Klopp atualiza tradição dos pontas para formar ataque do Liverpool

Entrosados com Firmino, Salah e Mané atuam pelas beiradas do campo no melhor ataque da Europa

Gonçalo Junior, O Estado de S.Paulo

21 de dezembro de 2019 | 04h30

O ataque do Liverpool que vai enfrentar o Flamengo neste sábado, na final do Mundial de Clubes, faz referência às clássicas escalações com três atacantes: Salah, Firmino e Mané. Isso significa dois atacantes abertos pelas laterais do campo e um centroavante fixo na área. O melhor time da Europa resgata uma figura meio desprestigiada nas últimas décadas: o ponta.

Ao avaliar o confronto tático com o técnico Jurgen Klopp, Jorge Jesus comentou o esquema ofensivo do rival. "Klopp é um dos grandes treinadores do mundo. Sei que viu jogos meus em Portugal e consegue analisar essas particularidades. É um criador. O time dele joga em um 4-3-3 diferente. Ele é diferente", disse o português.

No esquema de Klopp, Firmino serve como uma espécie de estilingue, recuando para o meio e disparando seus passes para as infiltrações de Mané e Salah. O brasileiro também faz a função de pivô para tabelas ou triangulações, oferece profundidade necessária para prender os zagueiros e flutua, vindo buscar o jogo no meio campo. Os pontas também fazem mais de uma função. Eles podem “cair” por dentro puxando a marcação dos laterais e criando espaços para subidas dos laterais do próprio Liverpool.

O técnico holandês Johan Cruyff, falecido em 2016, costumava criticar a mídia esportiva afirmando que os jornalistas confundem velocidade com visão de jogo. “Se eu começar a correr antes que os outros vou sempre parecer mais rápido”, dizia o mentor de Pep Guardiola. Isso explica como funciona o método de jogo do Liverpool. Os passes do time inglês sempre percorrem longas extensões, quase nunca com bolas rifadas. E os pontas sempre começam a correr antes.

A tendência de escalar atacantes mais agudos pelos lados do campo tem outros exemplos. O técnico Tite usou Everton Cebolinha como ponta para vencer a Copa América neste ano. Outros exemplos de novos pontas são David Neres, do Ajax, Douglas Costa, da Juventus. “O ponta atual, o atacante de beirada de campo, costuma fazer o movimento em diagonal em direção ao gol. Os pontas antigos iam para a linha de fundo e cruzavam”, diz o ex-jogador Zé Sérgio, um dos grandes ponteiros de sua geração. “Até o Neymar tem essas características. É um atacante de beirada que faz a diagonal”, exemplifica.
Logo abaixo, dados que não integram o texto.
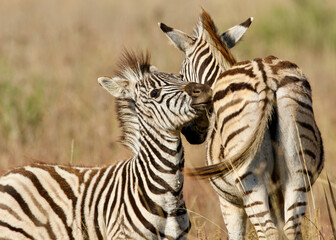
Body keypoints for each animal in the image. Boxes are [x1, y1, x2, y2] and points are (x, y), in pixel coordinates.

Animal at [0, 50, 211, 240]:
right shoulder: (124, 235)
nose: (205, 90)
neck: (169, 194)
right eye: (155, 92)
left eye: (180, 77)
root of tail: (10, 173)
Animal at [159, 9, 322, 240]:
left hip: (249, 180)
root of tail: (267, 78)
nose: (190, 134)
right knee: (291, 229)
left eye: (182, 77)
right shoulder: (277, 195)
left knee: (268, 231)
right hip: (297, 168)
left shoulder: (228, 202)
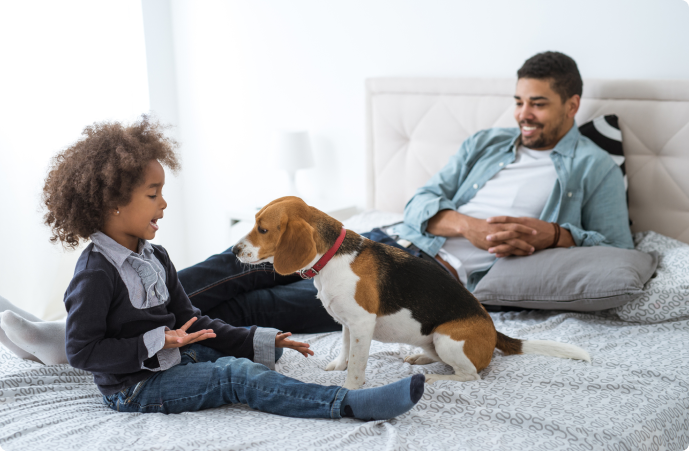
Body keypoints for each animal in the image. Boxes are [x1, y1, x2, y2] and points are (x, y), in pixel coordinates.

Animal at [234, 198, 588, 392]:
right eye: (253, 223)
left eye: (263, 229)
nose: (235, 250)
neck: (331, 257)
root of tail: (493, 330)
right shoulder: (347, 323)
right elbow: (346, 349)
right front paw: (338, 365)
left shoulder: (362, 324)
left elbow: (357, 364)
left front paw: (349, 388)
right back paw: (421, 357)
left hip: (448, 338)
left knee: (471, 376)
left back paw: (433, 378)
O dirigente Júnior Chávare, diretor das divisões de base do Atlético Mineiro, revela que aumentou a demanda por pontas nas categorias de base. “Tivemos um aumento da demanda por jogadores deste tipo com o uso cada vez maior dos esquemas 4-2-3-1 e 4-3-3. Então, os clubes foram buscando, ou até mesmo adaptando, atletas que preenchem os requisitos dessa posição”, diz Chávare, que descobriu Everton Cebolinha quando trabalhou no Grêmio, e David Neres, quando atuou na base do São Paulo.

“Quando existe uma demanda, a categoria de base tenta produzir para atendê-la. Com isso, o trabalho na base acaba sendo direcionado inicialmente pelas necessidades do time principal. Depois, aquelas que o mercado requisita”.

Especialista na formação de atletas, o dirigente cita o caso de Douglas, hoje na Juventus. “Douglas Costa estreou entre os profissionais no Grêmio em 2008 jogando no meio-campo. Com as novas tendências de esquemas táticos utilizados, ele passou a atuar como ponta, posição em que se destacou”, diz Chávare.